I’m recommending the Showtime series “The Affair,” now streaming its five seasons (the show ran in 53 episodes from 2014-2019), as a challenging and perceptive ethics show. Covering, as you might guess, a sexual and romantic affair involving two couples and their extended family, and the chaotic consequences the illicit relationship triggers, the “The Affair” reaches into relationship ethics, friendship ethics, marital ethics, parenting ethics, community ethics, legal ethics, academic ethics and artistic ethics, and probably more: I’m finally watching the whole thing after seeing the third and fourth seasons a few years ago. Wrapped up in those larger categories are questions involving honesty, loyalty, conflicts of interest, empathy, and abuse of power.
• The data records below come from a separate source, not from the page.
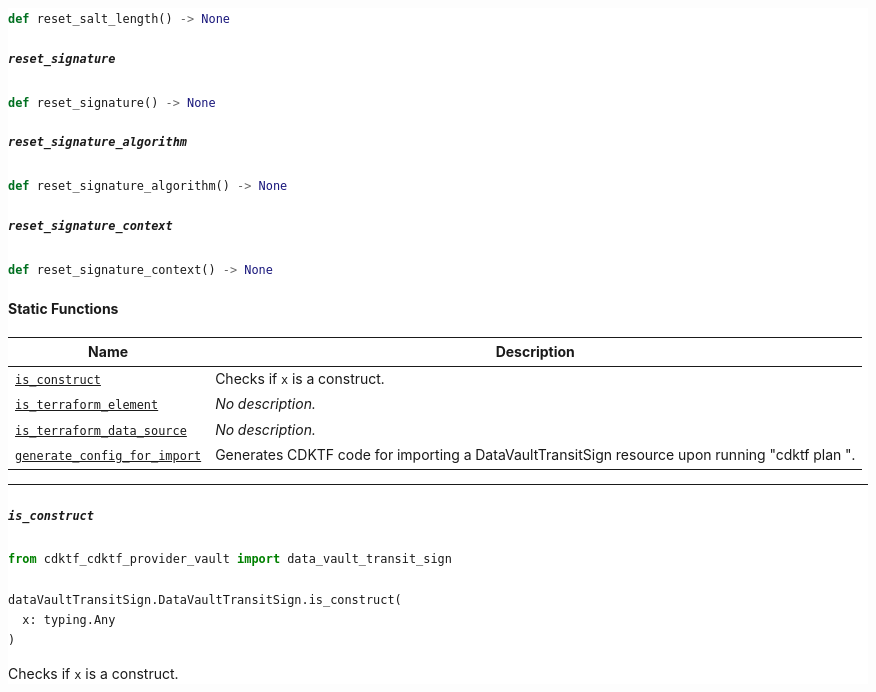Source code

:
```python
def reset_salt_length() -> None
```

##### `reset_signature` <a name="reset_signature" id="@cdktf/provider-vault.dataVaultTransitSign.DataVaultTransitSign.resetSignature"></a>

```python
def reset_signature() -> None
```

##### `reset_signature_algorithm` <a name="reset_signature_algorithm" id="@cdktf/provider-vault.dataVaultTransitSign.DataVaultTransitSign.resetSignatureAlgorithm"></a>

```python
def reset_signature_algorithm() -> None
```

##### `reset_signature_context` <a name="reset_signature_context" id="@cdktf/provider-vault.dataVaultTransitSign.DataVaultTransitSign.resetSignatureContext"></a>

```python
def reset_signature_context() -> None
```

#### Static Functions <a name="Static Functions" id="Static Functions"></a>

| **Name** | **Description** |
| --- | --- |
| <code><a href="#@cdktf/provider-vault.dataVaultTransitSign.DataVaultTransitSign.isConstruct">is_construct</a></code> | Checks if `x` is a construct. |
| <code><a href="#@cdktf/provider-vault.dataVaultTransitSign.DataVaultTransitSign.isTerraformElement">is_terraform_element</a></code> | *No description.* |
| <code><a href="#@cdktf/provider-vault.dataVaultTransitSign.DataVaultTransitSign.isTerraformDataSource">is_terraform_data_source</a></code> | *No description.* |
| <code><a href="#@cdktf/provider-vault.dataVaultTransitSign.DataVaultTransitSign.generateConfigForImport">generate_config_for_import</a></code> | Generates CDKTF code for importing a DataVaultTransitSign resource upon running "cdktf plan <stack-name>". |

---

##### `is_construct` <a name="is_construct" id="@cdktf/provider-vault.dataVaultTransitSign.DataVaultTransitSign.isConstruct"></a>

```python
from cdktf_cdktf_provider_vault import data_vault_transit_sign

dataVaultTransitSign.DataVaultTransitSign.is_construct(
  x: typing.Any
)
```

Checks if `x` is a construct.
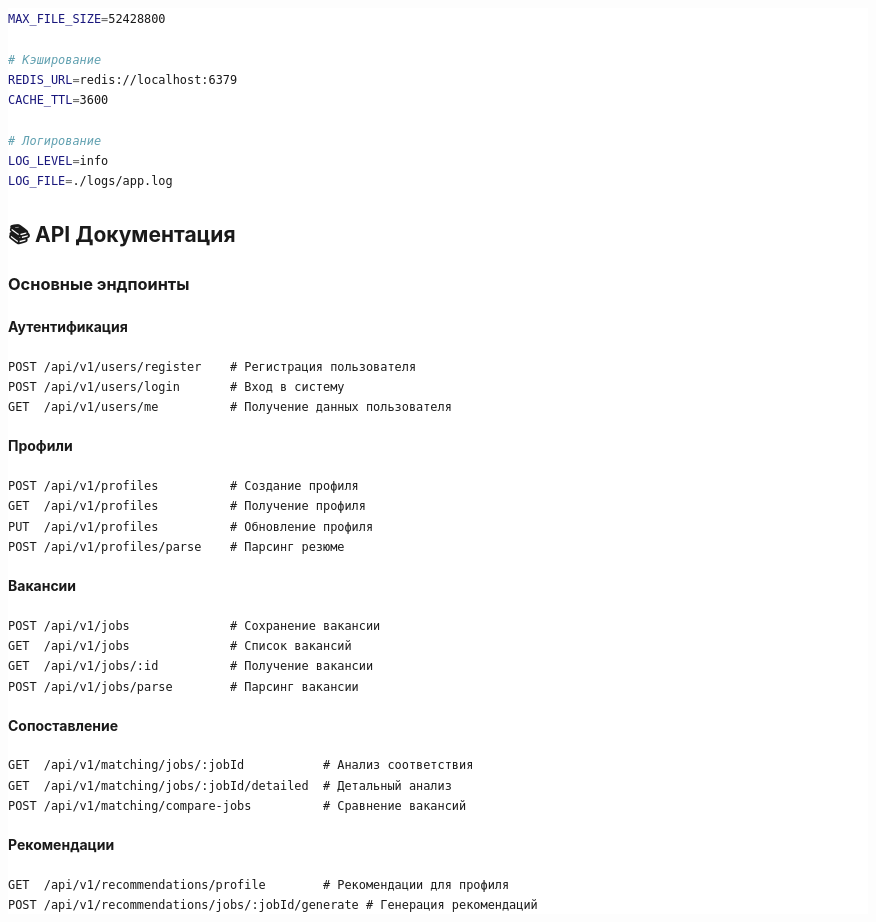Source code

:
 ```bash
MAX_FILE_SIZE=52428800

# Кэширование
REDIS_URL=redis://localhost:6379
CACHE_TTL=3600

# Логирование
LOG_LEVEL=info
LOG_FILE=./logs/app.log
```

## 📚 API Документация

### Основные эндпоинты

#### Аутентификация

```http
POST /api/v1/users/register    # Регистрация пользователя
POST /api/v1/users/login       # Вход в систему
GET  /api/v1/users/me          # Получение данных пользователя
```

#### Профили

```http
POST /api/v1/profiles          # Создание профиля
GET  /api/v1/profiles          # Получение профиля
PUT  /api/v1/profiles          # Обновление профиля
POST /api/v1/profiles/parse    # Парсинг резюме
```

#### Вакансии

```http
POST /api/v1/jobs              # Сохранение вакансии
GET  /api/v1/jobs              # Список вакансий
GET  /api/v1/jobs/:id          # Получение вакансии
POST /api/v1/jobs/parse        # Парсинг вакансии
```

#### Сопоставление

```http
GET  /api/v1/matching/jobs/:jobId           # Анализ соответствия
GET  /api/v1/matching/jobs/:jobId/detailed  # Детальный анализ
POST /api/v1/matching/compare-jobs          # Сравнение вакансий
```

#### Рекомендации

```http
GET  /api/v1/recommendations/profile        # Рекомендации для профиля
POST /api/v1/recommendations/jobs/:jobId/generate # Генерация рекомендаций
```
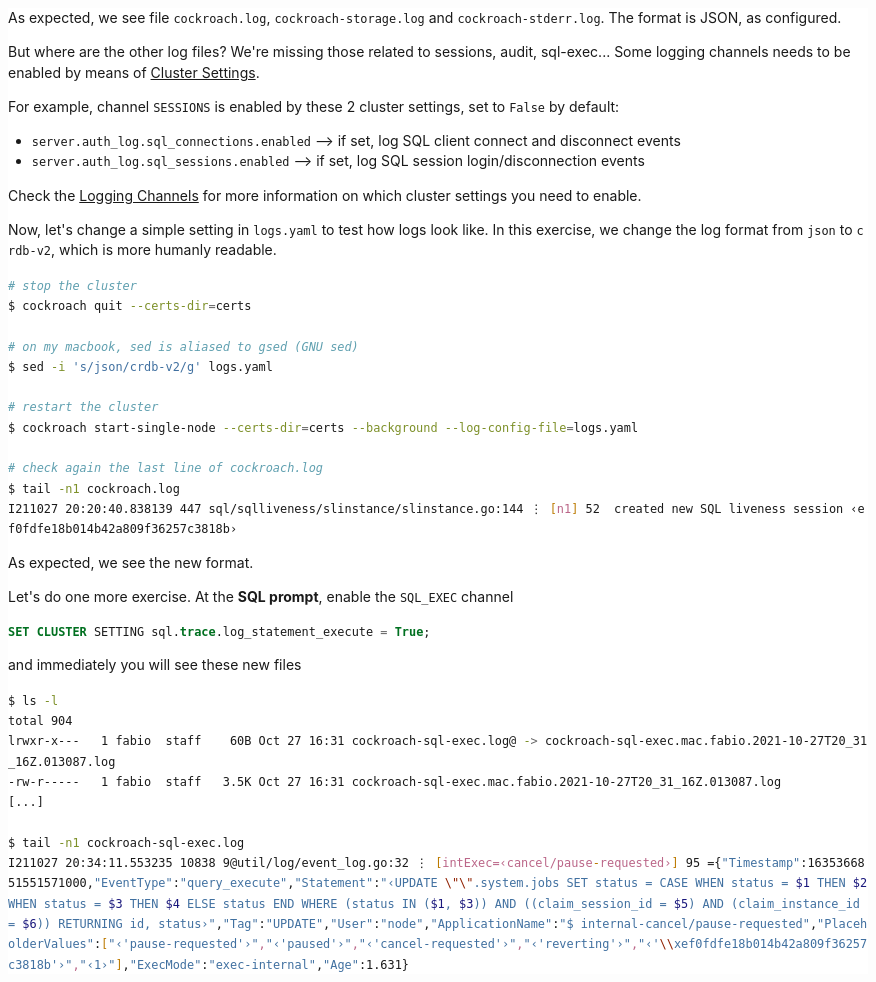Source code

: As expected, we see file `cockroach.log`, `cockroach-storage.log` and `cockroach-stderr.log`.
The format is JSON, as configured.

But where are the other log files? We're missing those related to sessions, audit, sql-exec...
Some logging channels needs to be enabled by means of [Cluster Settings](https://www.cockroachlabs.com/docs/v21.1/cluster-settings).

For example, channel `SESSIONS` is enabled by these 2 cluster settings, set to `False` by default:

- `server.auth_log.sql_connections.enabled` --> if set, log SQL client connect and disconnect events
- `server.auth_log.sql_sessions.enabled`    --> if set, log SQL session login/disconnection events

Check the [Logging Channels](https://www.cockroachlabs.com/docs/v21.1/logging-overview.html#logging-channels) for more information on which cluster settings you need to enable.

Now, let's change a simple setting in `logs.yaml` to test how logs look like.
In this exercise, we change the log format from `json` to `crdb-v2`, which is more humanly readable.

```bash
# stop the cluster
$ cockroach quit --certs-dir=certs

# on my macbook, sed is aliased to gsed (GNU sed)
$ sed -i 's/json/crdb-v2/g' logs.yaml

# restart the cluster
$ cockroach start-single-node --certs-dir=certs --background --log-config-file=logs.yaml 

# check again the last line of cockroach.log
$ tail -n1 cockroach.log
I211027 20:20:40.838139 447 sql/sqlliveness/slinstance/slinstance.go:144 ⋮ [n1] 52  created new SQL liveness session ‹ef0fdfe18b014b42a809f36257c3818b›
```

As expected, we see the new format.

Let's do one more exercise.
At the **SQL prompt**, enable the `SQL_EXEC` channel

```sql
SET CLUSTER SETTING sql.trace.log_statement_execute = True;
```

and immediately you will see these new files

```bash
$ ls -l 
total 904
lrwxr-x---   1 fabio  staff    60B Oct 27 16:31 cockroach-sql-exec.log@ -> cockroach-sql-exec.mac.fabio.2021-10-27T20_31_16Z.013087.log
-rw-r-----   1 fabio  staff   3.5K Oct 27 16:31 cockroach-sql-exec.mac.fabio.2021-10-27T20_31_16Z.013087.log
[...]

$ tail -n1 cockroach-sql-exec.log
I211027 20:34:11.553235 10838 9@util/log/event_log.go:32 ⋮ [intExec=‹cancel/pause-requested›] 95 ={"Timestamp":1635366851551571000,"EventType":"query_execute","Statement":"‹UPDATE \"\".system.jobs SET status = CASE WHEN status = $1 THEN $2 WHEN status = $3 THEN $4 ELSE status END WHERE (status IN ($1, $3)) AND ((claim_session_id = $5) AND (claim_instance_id = $6)) RETURNING id, status›","Tag":"UPDATE","User":"node","ApplicationName":"$ internal-cancel/pause-requested","PlaceholderValues":["‹'pause-requested'›","‹'paused'›","‹'cancel-requested'›","‹'reverting'›","‹'\\xef0fdfe18b014b42a809f36257c3818b'›","‹1›"],"ExecMode":"exec-internal","Age":1.631}
```
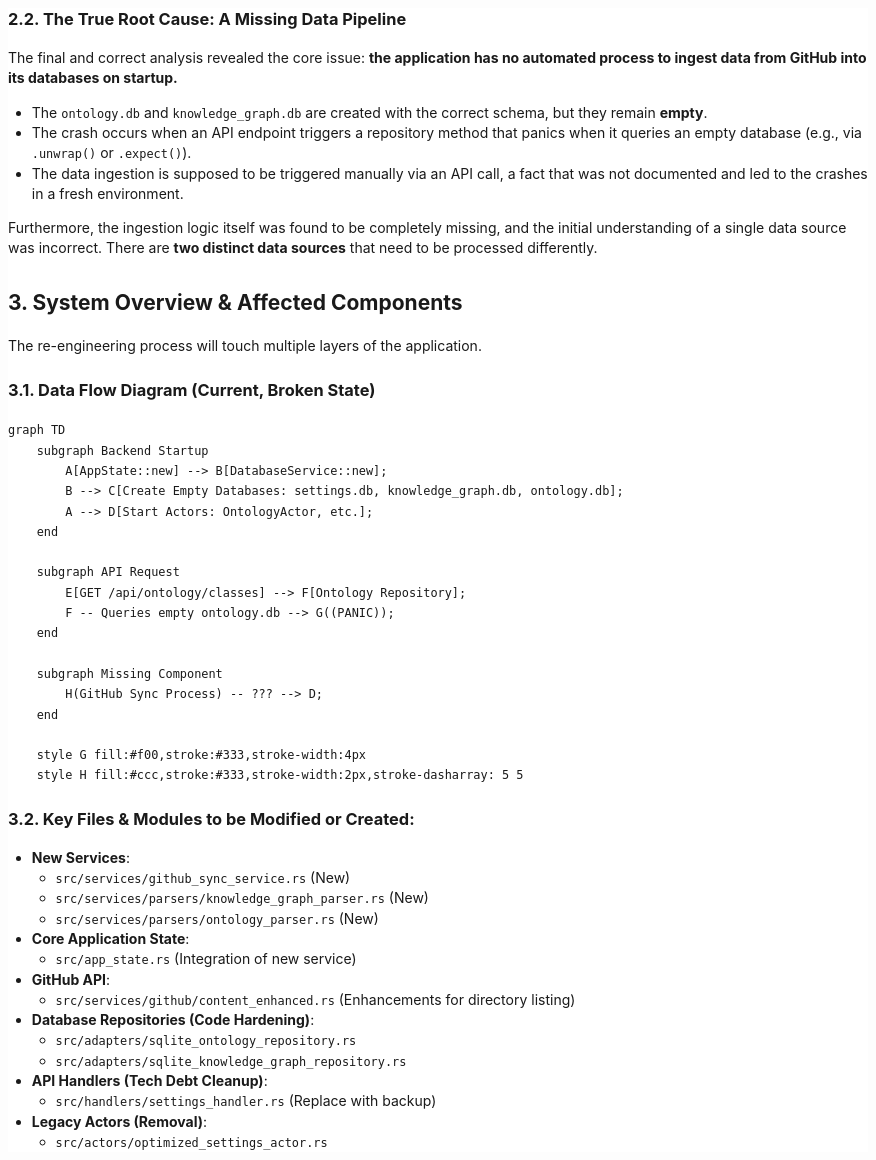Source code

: ### 2.2. The True Root Cause: A Missing Data Pipeline

The final and correct analysis revealed the core issue: **the application has no automated process to ingest data from GitHub into its databases on startup.**

- The `ontology.db` and `knowledge_graph.db` are created with the correct schema, but they remain **empty**.
- The crash occurs when an API endpoint triggers a repository method that panics when it queries an empty database (e.g., via `.unwrap()` or `.expect()`).
- The data ingestion is supposed to be triggered manually via an API call, a fact that was not documented and led to the crashes in a fresh environment.

Furthermore, the ingestion logic itself was found to be completely missing, and the initial understanding of a single data source was incorrect. There are **two distinct data sources** that need to be processed differently.

## 3. System Overview & Affected Components

The re-engineering process will touch multiple layers of the application.

### 3.1. Data Flow Diagram (Current, Broken State)

```mermaid
graph TD
    subgraph Backend Startup
        A[AppState::new] --> B[DatabaseService::new];
        B --> C[Create Empty Databases: settings.db, knowledge_graph.db, ontology.db];
        A --> D[Start Actors: OntologyActor, etc.];
    end

    subgraph API Request
        E[GET /api/ontology/classes] --> F[Ontology Repository];
        F -- Queries empty ontology.db --> G((PANIC));
    end

    subgraph Missing Component
        H(GitHub Sync Process) -- ??? --> D;
    end

    style G fill:#f00,stroke:#333,stroke-width:4px
    style H fill:#ccc,stroke:#333,stroke-width:2px,stroke-dasharray: 5 5
```

### 3.2. Key Files & Modules to be Modified or Created:

-   **New Services**:
    -   `src/services/github_sync_service.rs` (New)
    -   `src/services/parsers/knowledge_graph_parser.rs` (New)
    -   `src/services/parsers/ontology_parser.rs` (New)
-   **Core Application State**:
    -   `src/app_state.rs` (Integration of new service)
-   **GitHub API**:
    -   `src/services/github/content_enhanced.rs` (Enhancements for directory listing)
-   **Database Repositories (Code Hardening)**:
    -   `src/adapters/sqlite_ontology_repository.rs`
    -   `src/adapters/sqlite_knowledge_graph_repository.rs`
-   **API Handlers (Tech Debt Cleanup)**:
    -   `src/handlers/settings_handler.rs` (Replace with backup)
-   **Legacy Actors (Removal)**:
    -   `src/actors/optimized_settings_actor.rs`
The one irritant in “The Affair” is the scarcity of genuinely ethical or admirable characters. The closest is probably the primary victim of the affair, the adulterous writer’s wife, played by Maura Tierney (of “ER” fame). One aspect of the show that will benefit many is how awful so many of the parents portrayed in the show are: if you question your parenting abilities, “The Affair” will restore your confidence. (So far, my favorite moment was when a grown daughter finally orders her incredibly over-bearing, toxic and manipulative mother out of her home, saying, curtly, “I hate you.”